So you're saying the only indication of throttling you have is that the guest numbers don't match the host numbers? Well, they won't, rarely ever. The reason is there's different methods measured in order to come up with the measurements.
For instance, most OS's (Linux and Windows) use a method called a Watchdog Timer in order to determine the CPU usage. It does this by starting a low priority threat on the CPU(s) and waits to see how long it takes for that thread to complete. That calculation is the measurement for usage of the CPU. The logic is that the low priority thread will not complete until all other threads are completed, so in theory, this is a viable ball park measurement. This is what happens regardless of the hardware, which is why it works because it is hardware agnostic.
So, you have a VM that is reporting high CPU usage because it's timer threads are taking a while to return. Taking into account the vCPU's are scheduled across a finite number of pCPU's, and that other VM workloads can impact this, you often will see a VM guest reporting higher CPU usage than what the host itself reports for the same VM. In this case, the host is actually correct because it knows about the scheduling and can take that into account, as well as all the other VMs running on it. The VM guest has no knowledge of this so therefore is blind and thinks that things are more utilized than they are.
Now, there's a whole slew of other factors in this, %RDY, IOWAIT, CO-STOP, etc. One thing to keep in mind is that for the most part, the vCPU of the VM will be used to process data that normally would be handled by a storage controller and NIC, which is the IOWAIT measurement. If this is high, then the VM is waiting for the vCPU to process IO from either the storage or network stack, which causes the watchdog threads to take much longer to complete, therefore the VM thinks it's CPUs are heavily utilized, when in fact that is not the case, you have an IO bottleneck somewhere. Often, if the storage doesn't have high latency, this will be something in the network stack, like a long running SQL query or a large single-threaded data transfer.

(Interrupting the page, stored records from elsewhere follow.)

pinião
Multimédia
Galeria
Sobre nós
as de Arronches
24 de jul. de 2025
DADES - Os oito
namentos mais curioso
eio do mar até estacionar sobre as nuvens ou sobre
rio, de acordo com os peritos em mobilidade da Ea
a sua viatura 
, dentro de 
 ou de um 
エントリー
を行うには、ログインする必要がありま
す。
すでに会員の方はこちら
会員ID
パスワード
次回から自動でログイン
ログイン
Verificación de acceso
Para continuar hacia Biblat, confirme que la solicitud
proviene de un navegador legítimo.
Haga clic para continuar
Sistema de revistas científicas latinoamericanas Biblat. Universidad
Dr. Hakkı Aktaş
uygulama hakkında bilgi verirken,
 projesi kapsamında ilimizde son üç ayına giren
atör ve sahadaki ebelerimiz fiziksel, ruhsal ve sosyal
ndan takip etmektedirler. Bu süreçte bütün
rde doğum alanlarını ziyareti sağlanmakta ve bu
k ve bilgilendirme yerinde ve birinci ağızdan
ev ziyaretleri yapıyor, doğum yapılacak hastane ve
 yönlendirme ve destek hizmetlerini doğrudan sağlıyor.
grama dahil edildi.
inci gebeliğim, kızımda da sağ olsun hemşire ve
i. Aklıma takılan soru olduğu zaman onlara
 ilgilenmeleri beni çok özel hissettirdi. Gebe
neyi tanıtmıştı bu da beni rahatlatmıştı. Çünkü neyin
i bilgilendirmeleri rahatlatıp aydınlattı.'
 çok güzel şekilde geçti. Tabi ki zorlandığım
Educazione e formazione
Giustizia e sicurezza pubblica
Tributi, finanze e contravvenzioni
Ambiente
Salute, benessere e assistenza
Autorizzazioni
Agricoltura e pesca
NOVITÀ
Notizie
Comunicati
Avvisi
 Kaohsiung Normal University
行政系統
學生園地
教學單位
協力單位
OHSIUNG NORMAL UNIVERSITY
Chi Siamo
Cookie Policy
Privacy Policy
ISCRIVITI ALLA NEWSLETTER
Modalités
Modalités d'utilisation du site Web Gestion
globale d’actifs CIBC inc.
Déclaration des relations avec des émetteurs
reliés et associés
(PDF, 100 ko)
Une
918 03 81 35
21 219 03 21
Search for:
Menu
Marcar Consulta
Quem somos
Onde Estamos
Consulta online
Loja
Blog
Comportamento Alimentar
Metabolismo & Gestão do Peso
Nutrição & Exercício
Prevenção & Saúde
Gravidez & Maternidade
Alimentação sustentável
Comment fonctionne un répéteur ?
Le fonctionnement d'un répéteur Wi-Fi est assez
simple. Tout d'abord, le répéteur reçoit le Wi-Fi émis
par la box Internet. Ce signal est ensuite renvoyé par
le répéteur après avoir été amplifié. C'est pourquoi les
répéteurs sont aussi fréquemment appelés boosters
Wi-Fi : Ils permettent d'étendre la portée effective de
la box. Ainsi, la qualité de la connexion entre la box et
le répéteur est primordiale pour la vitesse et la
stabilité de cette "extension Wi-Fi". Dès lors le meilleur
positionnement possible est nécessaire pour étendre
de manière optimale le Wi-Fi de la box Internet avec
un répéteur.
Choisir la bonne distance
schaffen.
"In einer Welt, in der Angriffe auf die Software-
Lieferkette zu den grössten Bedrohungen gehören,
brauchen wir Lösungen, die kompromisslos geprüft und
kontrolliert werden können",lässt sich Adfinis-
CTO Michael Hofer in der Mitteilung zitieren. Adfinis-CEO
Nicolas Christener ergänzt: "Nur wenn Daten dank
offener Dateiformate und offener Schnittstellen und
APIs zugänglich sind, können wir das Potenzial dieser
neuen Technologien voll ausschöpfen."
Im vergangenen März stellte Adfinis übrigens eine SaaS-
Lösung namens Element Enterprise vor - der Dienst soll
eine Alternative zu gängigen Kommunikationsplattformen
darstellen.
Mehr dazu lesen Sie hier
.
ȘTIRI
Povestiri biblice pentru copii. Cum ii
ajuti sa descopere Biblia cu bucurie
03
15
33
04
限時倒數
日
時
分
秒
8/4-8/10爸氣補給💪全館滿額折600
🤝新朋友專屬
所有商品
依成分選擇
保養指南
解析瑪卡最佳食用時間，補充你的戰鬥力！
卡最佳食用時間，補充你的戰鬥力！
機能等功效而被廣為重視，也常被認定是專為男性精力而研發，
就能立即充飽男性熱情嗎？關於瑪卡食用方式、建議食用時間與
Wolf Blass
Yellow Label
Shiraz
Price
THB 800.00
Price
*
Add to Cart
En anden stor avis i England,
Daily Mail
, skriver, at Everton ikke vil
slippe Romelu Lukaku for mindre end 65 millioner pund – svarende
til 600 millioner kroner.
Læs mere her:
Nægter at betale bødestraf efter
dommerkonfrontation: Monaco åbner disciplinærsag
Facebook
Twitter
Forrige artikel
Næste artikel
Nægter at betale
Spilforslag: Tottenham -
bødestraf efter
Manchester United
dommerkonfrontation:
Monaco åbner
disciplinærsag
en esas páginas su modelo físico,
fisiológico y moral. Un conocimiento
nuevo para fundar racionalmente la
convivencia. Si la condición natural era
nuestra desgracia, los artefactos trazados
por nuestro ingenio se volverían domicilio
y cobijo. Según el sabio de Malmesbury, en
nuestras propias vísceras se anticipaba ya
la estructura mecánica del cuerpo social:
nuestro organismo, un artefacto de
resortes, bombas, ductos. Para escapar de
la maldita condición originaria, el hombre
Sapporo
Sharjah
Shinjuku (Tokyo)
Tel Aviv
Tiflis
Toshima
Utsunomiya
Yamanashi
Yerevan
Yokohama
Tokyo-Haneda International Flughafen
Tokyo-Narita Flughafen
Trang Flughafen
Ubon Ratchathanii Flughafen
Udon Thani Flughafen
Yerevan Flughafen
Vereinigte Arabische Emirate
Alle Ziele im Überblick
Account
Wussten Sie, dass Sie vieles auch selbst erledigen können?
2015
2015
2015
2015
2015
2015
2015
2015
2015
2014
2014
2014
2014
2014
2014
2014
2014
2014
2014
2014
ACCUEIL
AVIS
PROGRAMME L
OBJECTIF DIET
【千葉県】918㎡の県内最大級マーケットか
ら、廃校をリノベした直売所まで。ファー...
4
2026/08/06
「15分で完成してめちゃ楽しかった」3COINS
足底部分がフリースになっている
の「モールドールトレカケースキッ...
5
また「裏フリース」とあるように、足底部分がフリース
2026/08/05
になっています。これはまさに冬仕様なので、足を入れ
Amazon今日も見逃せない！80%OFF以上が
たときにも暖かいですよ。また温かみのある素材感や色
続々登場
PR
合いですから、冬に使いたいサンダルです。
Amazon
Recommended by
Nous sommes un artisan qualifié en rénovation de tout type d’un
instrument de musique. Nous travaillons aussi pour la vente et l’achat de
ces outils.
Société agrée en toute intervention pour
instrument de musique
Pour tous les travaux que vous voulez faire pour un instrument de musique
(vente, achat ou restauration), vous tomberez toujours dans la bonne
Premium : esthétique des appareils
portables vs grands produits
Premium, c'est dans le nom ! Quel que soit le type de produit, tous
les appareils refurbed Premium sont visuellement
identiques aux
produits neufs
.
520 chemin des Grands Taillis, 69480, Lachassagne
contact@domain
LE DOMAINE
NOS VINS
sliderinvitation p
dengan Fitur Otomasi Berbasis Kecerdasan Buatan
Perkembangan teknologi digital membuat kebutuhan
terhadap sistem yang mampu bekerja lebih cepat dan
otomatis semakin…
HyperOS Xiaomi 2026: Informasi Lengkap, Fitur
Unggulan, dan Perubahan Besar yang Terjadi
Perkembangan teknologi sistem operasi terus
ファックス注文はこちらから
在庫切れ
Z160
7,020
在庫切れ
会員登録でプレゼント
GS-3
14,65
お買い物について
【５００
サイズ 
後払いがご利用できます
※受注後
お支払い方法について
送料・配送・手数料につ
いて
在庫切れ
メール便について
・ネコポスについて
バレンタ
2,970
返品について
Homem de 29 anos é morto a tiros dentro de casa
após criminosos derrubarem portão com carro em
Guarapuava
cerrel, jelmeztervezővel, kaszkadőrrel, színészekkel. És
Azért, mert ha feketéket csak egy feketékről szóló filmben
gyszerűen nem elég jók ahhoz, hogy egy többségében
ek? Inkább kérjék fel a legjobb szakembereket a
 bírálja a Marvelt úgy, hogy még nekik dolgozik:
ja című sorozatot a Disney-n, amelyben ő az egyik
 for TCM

Now one may think to just throw more vCPU at the problem, but that only makes the situation worse for not only the VM in question, but all VMs on the host. This is why the term "Right Sizing" is so heavily stressed and used, you have to properly size the VM's resources to the actually workload and observe. Often, VMs will be given resources just because, or "Because the vendor says so", then wonders why they have this situation occur.
Also, hyperthreading is not your friend because despite popular belief, it's not a full added thread; in reality it's only a 50% increase in performance. So, having 8 core and 16 threads does not equal having 16 cores. Sometimes you can get lucky, but most times, you will see your VM report high CPU utilization that is not actually true.
You need to look at the VM counters on the host for %RDY, CO-STOP (CSTOP), and IOWAIT. This is a good start to determine what is going on which your VM. Also, do not override vNUMA by changing the default core per socket from 1. Leave that alone unless you got some software that still thinks it's a great idea to license this way. You don't actually gain any real benefit from messing with this setting and can cause more harm than good. Also, disable Hot-Add for both the memory and CPU, another performance killer.
Lastly, right size the VMs. Do you actually need 8 vCPU's assigned to the VM? Most folks think that if the CPU utilization of a VM is > 50% then more CPUs need to be added. That's absolutely wrong, in a VM, if you run between 70% and 80% normally, then you are right sized for sure. Measure this by taking 1-minute samples over 90 days and then only using the 95th percentile, you don't care about spikes, only plateaus. I ran a very large infrastructure on that basic principle and not only did things perform better with less vCPU's, several million $$$'s in equipment was avoided. It works.
Also, lastly, not every VM is made the same, even if the same software is installed on each one. Smal variations in workload, how the workload is used, and how the IO stack is used will cause massive variations in functionality of each. You must treat each VM as it's own container for fine-grained tuning; t-shirt sizes are a great starting point but not the end of the conversation.
Look up VM right sizing on this forum, you will find a lot of good discussions, even possibly some of my past discussions, that will explain way in depth more than I have.